+++ Data in this exercise +++
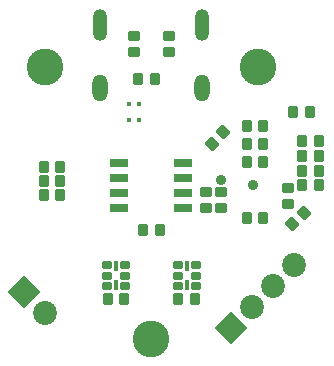
<source format=gbs>
G04*
G04 #@! TF.GenerationSoftware,Altium Limited,Altium Designer,25.1.2 (22)*
G04*
G04 Layer_Color=16711935*
%FSLAX43Y43*%
%MOMM*%
G71*
G04*
G04 #@! TF.SameCoordinates,66C82C06-DC23-4D2E-A039-6B46B43C7AA7*
G04*
G04*
G04 #@! TF.FilePolarity,Negative*
G04*
G01*
G75*
%ADD28C,0.900*%
G04:AMPARAMS|DCode=32|XSize=0.8mm|YSize=1mm|CornerRadius=0.12mm|HoleSize=0mm|Usage=FLASHONLY|Rotation=180.000|XOffset=0mm|YOffset=0mm|HoleType=Round|Shape=RoundedRectangle|*
%AMROUNDEDRECTD32*
21,1,0.800,0.760,0,0,180.0*
21,1,0.560,1.000,0,0,180.0*
1,1,0.240,-0.280,0.380*
1,1,0.240,0.280,0.380*
1,1,0.240,0.280,-0.380*
1,1,0.240,-0.280,-0.380*
%
%ADD32ROUNDEDRECTD32*%
G04:AMPARAMS|DCode=33|XSize=0.4mm|YSize=0.8mm|CornerRadius=0.08mm|HoleSize=0mm|Usage=FLASHONLY|Rotation=180.000|XOffset=0mm|YOffset=0mm|HoleType=Round|Shape=RoundedRectangle|*
%AMROUNDEDRECTD33*
21,1,0.400,0.640,0,0,180.0*
21,1,0.240,0.800,0,0,180.0*
1,1,0.160,-0.120,0.320*
1,1,0.160,0.120,0.320*
1,1,0.160,0.120,-0.320*
1,1,0.160,-0.120,-0.320*
%
%ADD33ROUNDEDRECTD33*%
G04:AMPARAMS|DCode=40|XSize=0.85mm|YSize=1.06mm|CornerRadius=0.125mm|HoleSize=0mm|Usage=FLASHONLY|Rotation=0.000|XOffset=0mm|YOffset=0mm|HoleType=Round|Shape=RoundedRectangle|*
%AMROUNDEDRECTD40*
21,1,0.850,0.810,0,0,0.0*
21,1,0.600,1.060,0,0,0.0*
1,1,0.250,0.300,-0.405*
1,1,0.250,-0.300,-0.405*
1,1,0.250,-0.300,0.405*
1,1,0.250,0.300,0.405*
%
%ADD40ROUNDEDRECTD40*%
%ADD43C,2.025*%
G04:AMPARAMS|DCode=44|XSize=2.025mm|YSize=2.025mm|CornerRadius=0.242mm|HoleSize=0mm|Usage=FLASHONLY|Rotation=45.000|XOffset=0mm|YOffset=0mm|HoleType=Round|Shape=RoundedRectangle|*
%AMROUNDEDRECTD44*
21,1,2.025,1.540,0,0,45.0*
21,1,1.540,2.025,0,0,45.0*
1,1,0.485,1.089,0.000*
1,1,0.485,0.000,-1.089*
1,1,0.485,-1.089,0.000*
1,1,0.485,0.000,1.089*
%
%ADD44ROUNDEDRECTD44*%
%ADD45C,3.100*%
G04:AMPARAMS|DCode=46|XSize=2.025mm|YSize=2.025mm|CornerRadius=0.242mm|HoleSize=0mm|Usage=FLASHONLY|Rotation=315.000|XOffset=0mm|YOffset=0mm|HoleType=Round|Shape=RoundedRectangle|*
%AMROUNDEDRECTD46*
21,1,2.025,1.540,0,0,315.0*
21,1,1.540,2.025,0,0,315.0*
1,1,0.485,0.000,-1.089*
1,1,0.485,-1.089,0.000*
1,1,0.485,0.000,1.089*
1,1,0.485,1.089,0.000*
%
%ADD46ROUNDEDRECTD46*%
%ADD47O,1.303X2.303*%
%ADD48O,1.200X2.700*%
G04:AMPARAMS|DCode=65|XSize=0.8mm|YSize=1mm|CornerRadius=0.12mm|HoleSize=0mm|Usage=FLASHONLY|Rotation=90.000|XOffset=0mm|YOffset=0mm|HoleType=Round|Shape=RoundedRectangle|*
%AMROUNDEDRECTD65*
21,1,0.800,0.760,0,0,90.0*
21,1,0.560,1.000,0,0,90.0*
1,1,0.240,0.380,0.280*
1,1,0.240,0.380,-0.280*
1,1,0.240,-0.380,-0.280*
1,1,0.240,-0.380,0.280*
%
%ADD65ROUNDEDRECTD65*%
G04:AMPARAMS|DCode=66|XSize=0.85mm|YSize=1.06mm|CornerRadius=0.125mm|HoleSize=0mm|Usage=FLASHONLY|Rotation=45.000|XOffset=0mm|YOffset=0mm|HoleType=Round|Shape=RoundedRectangle|*
%AMROUNDEDRECTD66*
21,1,0.850,0.810,0,0,45.0*
21,1,0.600,1.060,0,0,45.0*
1,1,0.250,0.499,-0.074*
1,1,0.250,0.074,-0.499*
1,1,0.250,-0.499,0.074*
1,1,0.250,-0.074,0.499*
%
%ADD66ROUNDEDRECTD66*%
%ADD67R,0.460X0.350*%
G04:AMPARAMS|DCode=68|XSize=0.8mm|YSize=0.65mm|CornerRadius=0.105mm|HoleSize=0mm|Usage=FLASHONLY|Rotation=180.000|XOffset=0mm|YOffset=0mm|HoleType=Round|Shape=RoundedRectangle|*
%AMROUNDEDRECTD68*
21,1,0.800,0.440,0,0,180.0*
21,1,0.590,0.650,0,0,180.0*
1,1,0.210,-0.295,0.220*
1,1,0.210,0.295,0.220*
1,1,0.210,0.295,-0.220*
1,1,0.210,-0.295,-0.220*
%
%ADD68ROUNDEDRECTD68*%
G04:AMPARAMS|DCode=69|XSize=0.7mm|YSize=1.6mm|CornerRadius=0.11mm|HoleSize=0mm|Usage=FLASHONLY|Rotation=270.000|XOffset=0mm|YOffset=0mm|HoleType=Round|Shape=RoundedRectangle|*
%AMROUNDEDRECTD69*
21,1,0.700,1.380,0,0,270.0*
21,1,0.480,1.600,0,0,270.0*
1,1,0.220,-0.690,-0.240*
1,1,0.220,-0.690,0.240*
1,1,0.220,0.690,0.240*
1,1,0.220,0.690,-0.240*
%
%ADD69ROUNDEDRECTD69*%
D28*
X8600Y0D02*
D03*
X5900Y500D02*
D03*
D32*
X9485Y-2800D02*
D03*
X8115D02*
D03*
X285Y9000D02*
D03*
X-1085D02*
D03*
X9485Y3500D02*
D03*
X8115D02*
D03*
X9485Y5000D02*
D03*
X8115Y5000D02*
D03*
X-9085Y-800D02*
D03*
X-7715Y-800D02*
D03*
X-9085Y400D02*
D03*
X-7715D02*
D03*
X-9085Y1600D02*
D03*
X-7715Y1600D02*
D03*
X9485Y2000D02*
D03*
X8115D02*
D03*
D33*
X3000Y-6812D02*
D03*
Y-8462D02*
D03*
X-3000Y-6812D02*
D03*
Y-8462D02*
D03*
D40*
X13400Y6200D02*
D03*
X12000D02*
D03*
X12800Y0D02*
D03*
X14200D02*
D03*
Y3750D02*
D03*
X12800D02*
D03*
X14200Y2500D02*
D03*
X12800D02*
D03*
X14200Y1250D02*
D03*
X12800Y1250D02*
D03*
X700Y-3810D02*
D03*
X-700D02*
D03*
X-2300Y-9637D02*
D03*
X-3700D02*
D03*
X3700D02*
D03*
X2300D02*
D03*
D43*
X12094Y-6706D02*
D03*
X10298Y-8502D02*
D03*
X8502Y-10298D02*
D03*
X-9008Y-10804D02*
D03*
D44*
X6706Y-12094D02*
D03*
D45*
X9000Y10000D02*
D03*
X-9000D02*
D03*
X0Y-13000D02*
D03*
D46*
X-10804Y-9008D02*
D03*
D47*
X-4320Y8250D02*
D03*
X4320D02*
D03*
D48*
X-4320Y13610D02*
D03*
X4320D02*
D03*
D65*
X11600Y-215D02*
D03*
Y-1585D02*
D03*
X-1500Y12685D02*
D03*
Y11315D02*
D03*
X1500Y12685D02*
D03*
Y11315D02*
D03*
X4600Y-515D02*
D03*
Y-1885D02*
D03*
X5900Y-515D02*
D03*
Y-1885D02*
D03*
D66*
X12895Y-2305D02*
D03*
X11905Y-3295D02*
D03*
X5105Y3505D02*
D03*
X6095Y4495D02*
D03*
D67*
X-1080Y6900D02*
D03*
X-1920D02*
D03*
X-1080Y5500D02*
D03*
X-1920D02*
D03*
D68*
X3750Y-7637D02*
D03*
X3750Y-6737D02*
D03*
X2250D02*
D03*
Y-7637D02*
D03*
Y-8537D02*
D03*
X3750D02*
D03*
X-2250Y-7637D02*
D03*
X-2250Y-6737D02*
D03*
X-3750D02*
D03*
Y-7637D02*
D03*
Y-8537D02*
D03*
X-2250D02*
D03*
D69*
X-2700Y-1905D02*
D03*
Y-635D02*
D03*
Y635D02*
D03*
Y1905D02*
D03*
X2700Y-1905D02*
D03*
Y-635D02*
D03*
Y635D02*
D03*
Y1905D02*
D03*
M02*

</source>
+++
Please transcribe exactly the line containing "X12800Y1250D02*" and every line after it through the end of the records, and nothing else.

X12800Y1250D02*
D03*
X700Y-3810D02*
D03*
X-700D02*
D03*
X-2300Y-9637D02*
D03*
X-3700D02*
D03*
X3700D02*
D03*
X2300D02*
D03*
D43*
X12094Y-6706D02*
D03*
X10298Y-8502D02*
D03*
X8502Y-10298D02*
D03*
X-9008Y-10804D02*
D03*
D44*
X6706Y-12094D02*
D03*
D45*
X9000Y10000D02*
D03*
X-9000D02*
D03*
X0Y-13000D02*
D03*
D46*
X-10804Y-9008D02*
D03*
D47*
X-4320Y8250D02*
D03*
X4320D02*
D03*
D48*
X-4320Y13610D02*
D03*
X4320D02*
D03*
D65*
X11600Y-215D02*
D03*
Y-1585D02*
D03*
X-1500Y12685D02*
D03*
Y11315D02*
D03*
X1500Y12685D02*
D03*
Y11315D02*
D03*
X4600Y-515D02*
D03*
Y-1885D02*
D03*
X5900Y-515D02*
D03*
Y-1885D02*
D03*
D66*
X12895Y-2305D02*
D03*
X11905Y-3295D02*
D03*
X5105Y3505D02*
D03*
X6095Y4495D02*
D03*
D67*
X-1080Y6900D02*
D03*
X-1920D02*
D03*
X-1080Y5500D02*
D03*
X-1920D02*
D03*
D68*
X3750Y-7637D02*
D03*
X3750Y-6737D02*
D03*
X2250D02*
D03*
Y-7637D02*
D03*
Y-8537D02*
D03*
X3750D02*
D03*
X-2250Y-7637D02*
D03*
X-2250Y-6737D02*
D03*
X-3750D02*
D03*
Y-7637D02*
D03*
Y-8537D02*
D03*
X-2250D02*
D03*
D69*
X-2700Y-1905D02*
D03*
Y-635D02*
D03*
Y635D02*
D03*
Y1905D02*
D03*
X2700Y-1905D02*
D03*
Y-635D02*
D03*
Y635D02*
D03*
Y1905D02*
D03*
M02*

</source>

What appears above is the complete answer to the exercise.